The author of the book, unlike the character, doesn't have an employer with a fat wallet. Well, they
do
have billions, but not for the peons who humbly till the literary soil for them. Not for the comfort of their butts.

It was worth a few miles of daydreaming. I'd only spent $500 on this bike, leaving $49,500 for other stuff like rent. Minus Barb's 15 percent. A decent road bike would run about $1,500, and they'd probably give me $400 trade-in. Call it a thousand-dollar investment, finally, out of the fifty I was getting for the book.

I almost had myself convinced, but a reality check came creeping in. How often, in real life, would I do even ten miles in a day, let alone fifty or a hundred? Going to the 7-Eleven for a six-pack, I'd rather have this comfy blue Cambridge than a sexy hard-riding racer. And it would be really stupid to buy both—where would I put them? I wouldn't even leave my Salvation Army junker locked up overnight outside my apartment. Even if nobody was desperate enough to steal it, kids liked to demonstrate their budding manliness by stomping on spokes—and frames, if they were big kids.

Even the one bike dominated my so-called living room. Two would make it look like a bike shop.

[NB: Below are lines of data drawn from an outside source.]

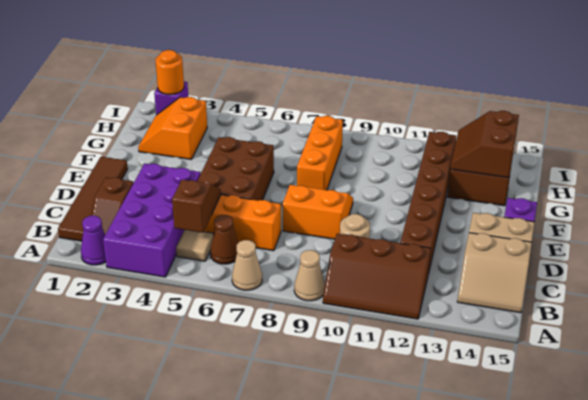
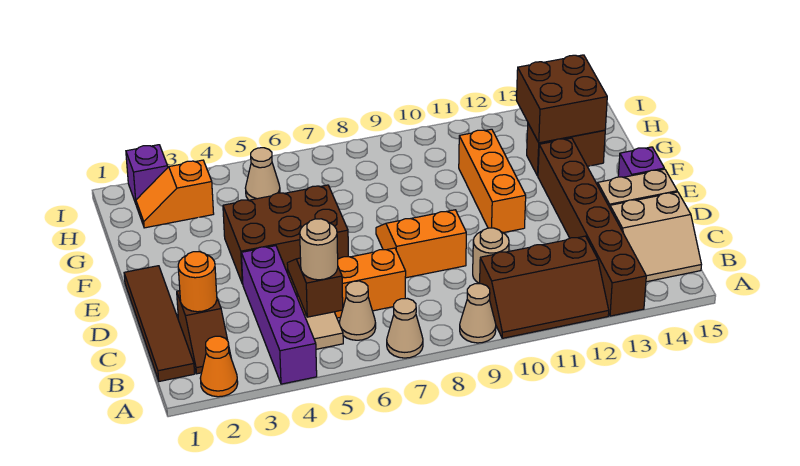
purple cone A2 level 1 -> orange cone A2 level 1
purple brick A3:D4 level 1 -> purple brick A4:D4 level 1
none -> tan round brick B5 level 3
brown cone B6 level 1 -> tan cone B6 level 1
brown brick C12:H12 level 1 -> brown brick A13:F13 level 1
brown brick D5:F6 level 1 -> brown brick E4:F6 level 1
orange brick F8:H8 level 1 -> orange brick E11:G11 level 1
orange slope G2:H3 level 1 top 3 -> orange slope H2:H3 level 1 top 3
brown slope G13:H14 level 2 top 14 -> brown brick G13:H14 level 2
none -> tan cone H5 level 1
orange round brick I2 level 2 -> orange round brick C2 level 2

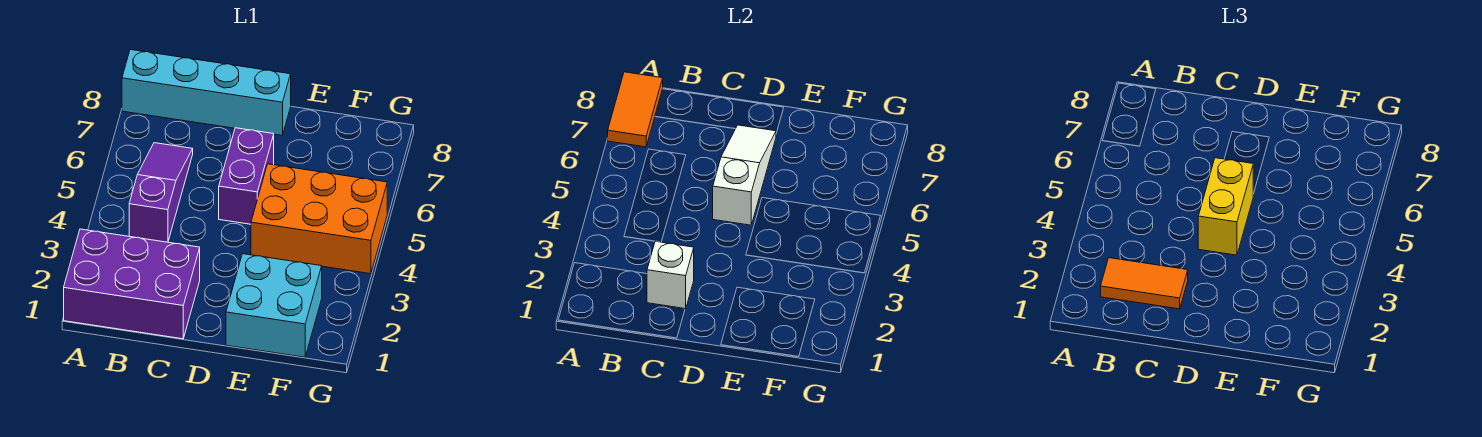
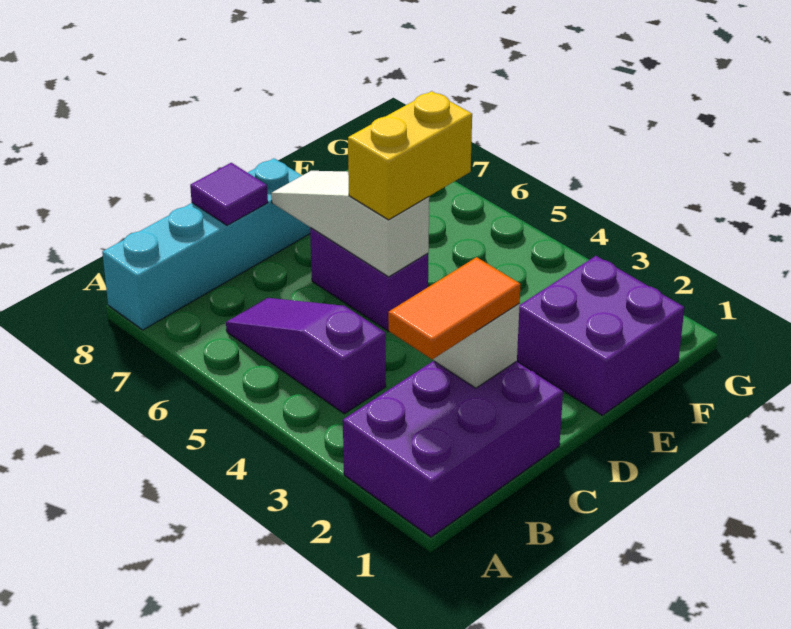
orange tile A7:A8 level 2 -> none
none -> purple tile C8 level 2
yellow brick D4:D5 level 3 -> yellow brick D5:E5 level 3
cyan brick E1:F2 level 1 -> purple brick E1:F2 level 1
orange brick E4:G5 level 1 -> none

I did have a get-thee-behind-me-Satan moment as I pedaled wearily into the suburbs of Des Moines. Two Guys Bike Shoppe had a signboard out front saying THIS WEEKEND ONLY ALL CAMPYS 25% OFF LIST!!! A Campagnolo would be just the right level of wretched excess—a Caddy, but not a Rolls.

I went past it a couple of blocks to a motel that was conveniently just behind a liquor store. A six-pack and a miniature of dark rum would take the kinks out fine. A burger and a couple of cookies for dinner, from the 7-Eleven beside it. It wasn't dinner on the French Riviera with Duquest and his bevy of bimbos. But that might come in time.